## What is required
Copy the rows word for word, beginning with the line that contains "2016-09-29, 2016-09-07, 2016-08-08, 2017-01-16, 2016-07-06" and ending with the line that contains "What is the maximum value shown in the chart?", both lines included.

(Material to process)

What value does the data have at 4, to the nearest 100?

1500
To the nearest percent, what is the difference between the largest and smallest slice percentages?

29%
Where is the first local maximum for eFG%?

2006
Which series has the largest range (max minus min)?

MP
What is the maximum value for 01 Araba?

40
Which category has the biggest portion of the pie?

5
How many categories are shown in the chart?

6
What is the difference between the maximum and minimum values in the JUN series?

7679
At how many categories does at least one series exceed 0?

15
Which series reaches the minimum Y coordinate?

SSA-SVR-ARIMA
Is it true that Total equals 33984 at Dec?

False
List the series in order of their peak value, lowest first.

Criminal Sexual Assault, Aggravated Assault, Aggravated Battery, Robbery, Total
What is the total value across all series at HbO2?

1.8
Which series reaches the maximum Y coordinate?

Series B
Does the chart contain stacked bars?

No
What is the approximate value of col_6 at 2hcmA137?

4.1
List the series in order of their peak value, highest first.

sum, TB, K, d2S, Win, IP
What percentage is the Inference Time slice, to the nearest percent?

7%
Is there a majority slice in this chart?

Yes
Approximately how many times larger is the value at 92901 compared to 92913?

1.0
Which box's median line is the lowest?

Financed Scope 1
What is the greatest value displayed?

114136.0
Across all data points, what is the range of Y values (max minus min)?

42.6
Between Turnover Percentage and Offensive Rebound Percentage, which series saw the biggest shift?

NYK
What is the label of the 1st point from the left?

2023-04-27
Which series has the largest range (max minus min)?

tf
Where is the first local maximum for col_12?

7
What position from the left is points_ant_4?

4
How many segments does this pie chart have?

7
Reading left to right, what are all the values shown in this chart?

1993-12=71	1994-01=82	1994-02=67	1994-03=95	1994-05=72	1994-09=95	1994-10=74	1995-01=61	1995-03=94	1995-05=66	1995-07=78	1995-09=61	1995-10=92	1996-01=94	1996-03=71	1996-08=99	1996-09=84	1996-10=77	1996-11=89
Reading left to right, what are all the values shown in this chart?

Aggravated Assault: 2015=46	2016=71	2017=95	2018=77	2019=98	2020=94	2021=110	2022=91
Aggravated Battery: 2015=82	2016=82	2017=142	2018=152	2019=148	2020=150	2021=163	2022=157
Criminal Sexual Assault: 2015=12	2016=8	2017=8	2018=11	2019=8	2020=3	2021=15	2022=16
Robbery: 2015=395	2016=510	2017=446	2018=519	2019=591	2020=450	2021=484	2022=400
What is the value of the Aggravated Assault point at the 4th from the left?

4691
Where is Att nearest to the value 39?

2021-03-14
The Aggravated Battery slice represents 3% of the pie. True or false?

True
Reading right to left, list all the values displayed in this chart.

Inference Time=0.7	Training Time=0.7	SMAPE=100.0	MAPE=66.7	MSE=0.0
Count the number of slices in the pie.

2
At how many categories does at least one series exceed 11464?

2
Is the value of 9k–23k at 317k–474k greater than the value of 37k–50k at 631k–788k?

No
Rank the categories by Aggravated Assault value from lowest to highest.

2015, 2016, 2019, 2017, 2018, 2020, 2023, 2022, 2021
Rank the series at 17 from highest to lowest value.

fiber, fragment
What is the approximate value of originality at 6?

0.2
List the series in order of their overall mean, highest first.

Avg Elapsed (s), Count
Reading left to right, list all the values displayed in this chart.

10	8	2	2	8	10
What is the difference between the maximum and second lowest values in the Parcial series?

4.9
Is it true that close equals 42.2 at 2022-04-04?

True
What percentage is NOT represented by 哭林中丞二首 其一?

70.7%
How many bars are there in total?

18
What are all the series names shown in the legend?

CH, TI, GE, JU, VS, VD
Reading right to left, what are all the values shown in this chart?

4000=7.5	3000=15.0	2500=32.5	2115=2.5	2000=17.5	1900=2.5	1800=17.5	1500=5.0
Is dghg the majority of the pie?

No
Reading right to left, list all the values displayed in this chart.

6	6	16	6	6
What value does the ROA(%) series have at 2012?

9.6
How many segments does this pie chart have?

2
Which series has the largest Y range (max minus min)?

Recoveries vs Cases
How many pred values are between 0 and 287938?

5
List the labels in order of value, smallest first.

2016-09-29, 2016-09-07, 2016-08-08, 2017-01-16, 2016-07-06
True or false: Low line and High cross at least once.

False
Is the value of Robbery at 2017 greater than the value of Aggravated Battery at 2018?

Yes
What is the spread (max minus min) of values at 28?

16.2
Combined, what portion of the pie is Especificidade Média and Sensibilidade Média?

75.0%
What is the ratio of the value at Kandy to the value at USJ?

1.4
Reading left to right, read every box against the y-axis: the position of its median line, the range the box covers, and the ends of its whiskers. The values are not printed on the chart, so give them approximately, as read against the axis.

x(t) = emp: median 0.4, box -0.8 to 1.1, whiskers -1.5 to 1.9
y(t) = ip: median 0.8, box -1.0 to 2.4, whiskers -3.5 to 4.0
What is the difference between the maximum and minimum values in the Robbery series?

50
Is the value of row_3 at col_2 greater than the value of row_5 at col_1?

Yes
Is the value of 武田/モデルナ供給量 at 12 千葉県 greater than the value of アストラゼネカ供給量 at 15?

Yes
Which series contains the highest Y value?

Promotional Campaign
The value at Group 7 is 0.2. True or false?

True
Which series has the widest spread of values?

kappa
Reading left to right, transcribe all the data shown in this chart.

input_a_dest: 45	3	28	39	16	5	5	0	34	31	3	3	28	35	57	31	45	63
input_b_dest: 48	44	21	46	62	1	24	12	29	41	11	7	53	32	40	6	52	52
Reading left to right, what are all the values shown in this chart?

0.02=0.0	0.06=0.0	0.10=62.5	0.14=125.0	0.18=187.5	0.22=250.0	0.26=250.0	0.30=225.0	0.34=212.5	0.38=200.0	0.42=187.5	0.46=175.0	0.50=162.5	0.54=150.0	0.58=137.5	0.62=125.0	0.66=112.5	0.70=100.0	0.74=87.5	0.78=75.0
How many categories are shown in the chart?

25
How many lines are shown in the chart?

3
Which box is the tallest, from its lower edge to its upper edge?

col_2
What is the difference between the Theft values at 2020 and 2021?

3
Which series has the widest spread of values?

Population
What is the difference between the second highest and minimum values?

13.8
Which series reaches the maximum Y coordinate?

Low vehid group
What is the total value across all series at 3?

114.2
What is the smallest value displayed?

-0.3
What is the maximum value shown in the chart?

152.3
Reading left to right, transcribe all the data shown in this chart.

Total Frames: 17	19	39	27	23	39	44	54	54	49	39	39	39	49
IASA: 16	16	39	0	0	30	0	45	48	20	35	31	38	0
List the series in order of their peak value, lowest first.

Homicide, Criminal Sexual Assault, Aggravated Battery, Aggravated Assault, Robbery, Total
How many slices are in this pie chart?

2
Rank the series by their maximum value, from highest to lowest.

(End Material to process)

## Problem solution
2016-09-29, 2016-09-07, 2016-08-08, 2017-01-16, 2016-07-06
True or false: Low line and High cross at least once.

False
Is the value of Robbery at 2017 greater than the value of Aggravated Battery at 2018?

Yes
What is the spread (max minus min) of values at 28?

16.2
Combined, what portion of the pie is Especificidade Média and Sensibilidade Média?

75.0%
What is the ratio of the value at Kandy to the value at USJ?

1.4
Reading left to right, read every box against the y-axis: the position of its median line, the range the box covers, and the ends of its whiskers. The values are not printed on the chart, so give them approximately, as read against the axis.

x(t) = emp: median 0.4, box -0.8 to 1.1, whiskers -1.5 to 1.9
y(t) = ip: median 0.8, box -1.0 to 2.4, whiskers -3.5 to 4.0
What is the difference between the maximum and minimum values in the Robbery series?

50
Is the value of row_3 at col_2 greater than the value of row_5 at col_1?

Yes
Is the value of 武田/モデルナ供給量 at 12 千葉県 greater than the value of アストラゼネカ供給量 at 15?

Yes
Which series contains the highest Y value?

Promotional Campaign
The value at Group 7 is 0.2. True or false?

True
Which series has the widest spread of values?

kappa
Reading left to right, transcribe all the data shown in this chart.

input_a_dest: 45	3	28	39	16	5	5	0	34	31	3	3	28	35	57	31	45	63
input_b_dest: 48	44	21	46	62	1	24	12	29	41	11	7	53	32	40	6	52	52
Reading left to right, what are all the values shown in this chart?

0.02=0.0	0.06=0.0	0.10=62.5	0.14=125.0	0.18=187.5	0.22=250.0	0.26=250.0	0.30=225.0	0.34=212.5	0.38=200.0	0.42=187.5	0.46=175.0	0.50=162.5	0.54=150.0	0.58=137.5	0.62=125.0	0.66=112.5	0.70=100.0	0.74=87.5	0.78=75.0
How many categories are shown in the chart?

25
How many lines are shown in the chart?

3
Which box is the tallest, from its lower edge to its upper edge?

col_2
What is the difference between the Theft values at 2020 and 2021?

3
Which series has the widest spread of values?

Population
What is the difference between the second highest and minimum values?

13.8
Which series reaches the maximum Y coordinate?

Low vehid group
What is the total value across all series at 3?

114.2
What is the smallest value displayed?

-0.3
What is the maximum value shown in the chart?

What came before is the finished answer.